- [GIVEN REQUEST]: Render the data as a JSON list of strings, one string per line, from the line containing "table_cell LibreOffice >" to the line containing "subtitle To this", including both of those lines and leaving out any blank lines.

- [MATERIAL SUPPLIED]:

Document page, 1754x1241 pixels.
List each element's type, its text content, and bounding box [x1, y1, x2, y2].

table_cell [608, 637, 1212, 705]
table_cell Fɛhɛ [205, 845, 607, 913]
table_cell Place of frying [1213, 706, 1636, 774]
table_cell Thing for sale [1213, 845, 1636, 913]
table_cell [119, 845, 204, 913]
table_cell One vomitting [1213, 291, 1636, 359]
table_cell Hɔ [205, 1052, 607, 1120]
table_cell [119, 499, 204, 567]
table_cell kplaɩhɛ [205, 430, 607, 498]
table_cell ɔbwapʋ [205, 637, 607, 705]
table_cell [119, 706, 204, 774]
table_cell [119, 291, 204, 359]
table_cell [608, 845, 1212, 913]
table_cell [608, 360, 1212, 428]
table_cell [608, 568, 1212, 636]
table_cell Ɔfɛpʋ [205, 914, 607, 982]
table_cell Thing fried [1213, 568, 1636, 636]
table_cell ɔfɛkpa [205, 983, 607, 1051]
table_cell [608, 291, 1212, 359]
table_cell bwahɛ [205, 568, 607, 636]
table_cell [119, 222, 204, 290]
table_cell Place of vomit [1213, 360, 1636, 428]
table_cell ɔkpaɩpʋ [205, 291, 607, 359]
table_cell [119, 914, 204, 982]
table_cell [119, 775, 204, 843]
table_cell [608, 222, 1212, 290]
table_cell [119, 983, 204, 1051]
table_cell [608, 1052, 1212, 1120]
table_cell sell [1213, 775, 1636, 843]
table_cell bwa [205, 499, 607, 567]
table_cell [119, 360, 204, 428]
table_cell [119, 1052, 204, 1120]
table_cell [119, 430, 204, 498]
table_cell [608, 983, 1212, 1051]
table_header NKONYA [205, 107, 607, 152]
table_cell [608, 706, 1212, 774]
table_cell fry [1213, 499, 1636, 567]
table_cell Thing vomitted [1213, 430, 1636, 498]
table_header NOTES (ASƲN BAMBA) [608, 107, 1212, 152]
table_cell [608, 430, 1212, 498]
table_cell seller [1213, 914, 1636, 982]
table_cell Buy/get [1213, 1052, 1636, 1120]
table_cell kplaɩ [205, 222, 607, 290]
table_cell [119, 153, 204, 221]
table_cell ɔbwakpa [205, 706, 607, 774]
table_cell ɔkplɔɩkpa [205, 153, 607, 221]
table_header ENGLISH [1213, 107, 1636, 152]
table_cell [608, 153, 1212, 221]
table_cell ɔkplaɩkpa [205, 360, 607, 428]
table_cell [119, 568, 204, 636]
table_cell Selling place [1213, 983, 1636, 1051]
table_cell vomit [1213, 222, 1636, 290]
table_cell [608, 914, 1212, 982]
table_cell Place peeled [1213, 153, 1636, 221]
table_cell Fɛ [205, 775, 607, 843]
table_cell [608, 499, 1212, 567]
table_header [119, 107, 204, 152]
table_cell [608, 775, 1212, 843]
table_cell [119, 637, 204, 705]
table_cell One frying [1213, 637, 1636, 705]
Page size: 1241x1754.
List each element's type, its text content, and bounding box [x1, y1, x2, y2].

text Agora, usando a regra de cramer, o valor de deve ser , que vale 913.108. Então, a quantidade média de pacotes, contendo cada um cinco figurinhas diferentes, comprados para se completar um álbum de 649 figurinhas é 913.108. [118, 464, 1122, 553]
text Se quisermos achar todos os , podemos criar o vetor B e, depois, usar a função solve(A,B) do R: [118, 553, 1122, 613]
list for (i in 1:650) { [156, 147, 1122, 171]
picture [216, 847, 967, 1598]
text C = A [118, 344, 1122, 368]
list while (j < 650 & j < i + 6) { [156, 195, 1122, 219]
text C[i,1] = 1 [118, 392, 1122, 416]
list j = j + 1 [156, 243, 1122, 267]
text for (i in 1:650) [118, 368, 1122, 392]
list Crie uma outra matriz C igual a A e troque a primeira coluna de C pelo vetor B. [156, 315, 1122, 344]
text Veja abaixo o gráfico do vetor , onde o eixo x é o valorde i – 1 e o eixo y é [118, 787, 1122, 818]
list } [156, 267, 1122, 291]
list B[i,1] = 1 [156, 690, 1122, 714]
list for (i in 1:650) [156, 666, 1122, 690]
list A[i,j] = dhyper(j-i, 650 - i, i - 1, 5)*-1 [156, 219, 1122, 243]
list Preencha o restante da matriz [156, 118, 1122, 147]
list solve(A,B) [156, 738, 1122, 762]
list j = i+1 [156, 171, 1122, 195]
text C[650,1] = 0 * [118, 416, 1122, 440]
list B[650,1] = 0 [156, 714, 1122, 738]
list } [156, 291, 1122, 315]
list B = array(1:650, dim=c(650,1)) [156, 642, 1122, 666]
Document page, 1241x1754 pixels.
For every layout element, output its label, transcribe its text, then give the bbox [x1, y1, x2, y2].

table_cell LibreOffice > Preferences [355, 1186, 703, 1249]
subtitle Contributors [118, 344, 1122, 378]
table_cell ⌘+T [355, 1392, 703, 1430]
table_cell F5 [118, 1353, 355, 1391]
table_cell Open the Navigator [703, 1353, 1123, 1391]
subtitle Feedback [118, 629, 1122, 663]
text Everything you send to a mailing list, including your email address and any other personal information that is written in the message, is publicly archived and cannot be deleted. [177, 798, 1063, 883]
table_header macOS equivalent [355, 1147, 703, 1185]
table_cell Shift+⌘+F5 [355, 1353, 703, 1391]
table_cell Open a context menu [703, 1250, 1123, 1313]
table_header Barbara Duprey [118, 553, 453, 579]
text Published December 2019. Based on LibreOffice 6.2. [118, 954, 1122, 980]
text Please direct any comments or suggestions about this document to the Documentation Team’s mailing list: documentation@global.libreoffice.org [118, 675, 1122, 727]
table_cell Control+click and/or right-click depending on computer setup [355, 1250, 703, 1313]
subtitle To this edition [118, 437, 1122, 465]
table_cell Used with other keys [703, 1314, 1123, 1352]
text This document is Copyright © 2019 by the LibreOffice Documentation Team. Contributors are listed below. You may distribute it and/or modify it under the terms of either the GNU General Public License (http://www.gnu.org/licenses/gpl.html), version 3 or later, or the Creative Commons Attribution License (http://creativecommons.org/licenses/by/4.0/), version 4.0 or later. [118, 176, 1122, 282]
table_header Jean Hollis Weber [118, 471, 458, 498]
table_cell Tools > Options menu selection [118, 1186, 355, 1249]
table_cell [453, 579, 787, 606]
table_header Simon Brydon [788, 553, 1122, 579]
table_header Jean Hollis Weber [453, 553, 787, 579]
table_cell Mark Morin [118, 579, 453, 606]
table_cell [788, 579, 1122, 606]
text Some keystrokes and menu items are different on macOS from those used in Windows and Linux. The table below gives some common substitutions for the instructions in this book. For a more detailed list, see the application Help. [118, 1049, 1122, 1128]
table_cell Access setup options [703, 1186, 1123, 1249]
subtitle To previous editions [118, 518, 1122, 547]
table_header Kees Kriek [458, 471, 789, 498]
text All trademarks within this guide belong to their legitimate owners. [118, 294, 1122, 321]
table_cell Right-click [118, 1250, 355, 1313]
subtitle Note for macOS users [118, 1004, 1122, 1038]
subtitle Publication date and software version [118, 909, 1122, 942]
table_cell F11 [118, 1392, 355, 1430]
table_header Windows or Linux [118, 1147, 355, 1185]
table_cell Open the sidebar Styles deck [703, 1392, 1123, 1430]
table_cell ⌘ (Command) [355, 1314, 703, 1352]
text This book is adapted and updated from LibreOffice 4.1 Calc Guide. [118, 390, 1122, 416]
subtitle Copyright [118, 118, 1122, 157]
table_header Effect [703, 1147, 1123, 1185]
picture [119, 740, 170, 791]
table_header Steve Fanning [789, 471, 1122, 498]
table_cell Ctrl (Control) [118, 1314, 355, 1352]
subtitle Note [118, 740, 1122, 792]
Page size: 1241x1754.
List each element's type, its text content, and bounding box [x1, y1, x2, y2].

- [FINAL RESULT]:
[
  "table_cell LibreOffice > Preferences [355, 1186, 703, 1249]",
  "subtitle Contributors [118, 344, 1122, 378]",
  "table_cell ⌘+T [355, 1392, 703, 1430]",
  "table_cell F5 [118, 1353, 355, 1391]",
  "table_cell Open the Navigator [703, 1353, 1123, 1391]",
  "subtitle Feedback [118, 629, 1122, 663]",
  "text Everything you send to a mailing list, including your email address and any other personal information that is written in the message, is publicly archived and cannot be deleted. [177, 798, 1063, 883]",
  "table_header macOS equivalent [355, 1147, 703, 1185]",
  "table_cell Shift+⌘+F5 [355, 1353, 703, 1391]",
  "table_cell Open a context menu [703, 1250, 1123, 1313]",
  "table_header Barbara Duprey [118, 553, 453, 579]",
  "text Published December 2019. Based on LibreOffice 6.2. [118, 954, 1122, 980]",
  "text Please direct any comments or suggestions about this document to the Documentation Team’s mailing list: documentation@global.libreoffice.org [118, 675, 1122, 727]",
  "table_cell Control+click and/or right-click depending on computer setup [355, 1250, 703, 1313]",
  "subtitle To this edition [118, 437, 1122, 465]"
]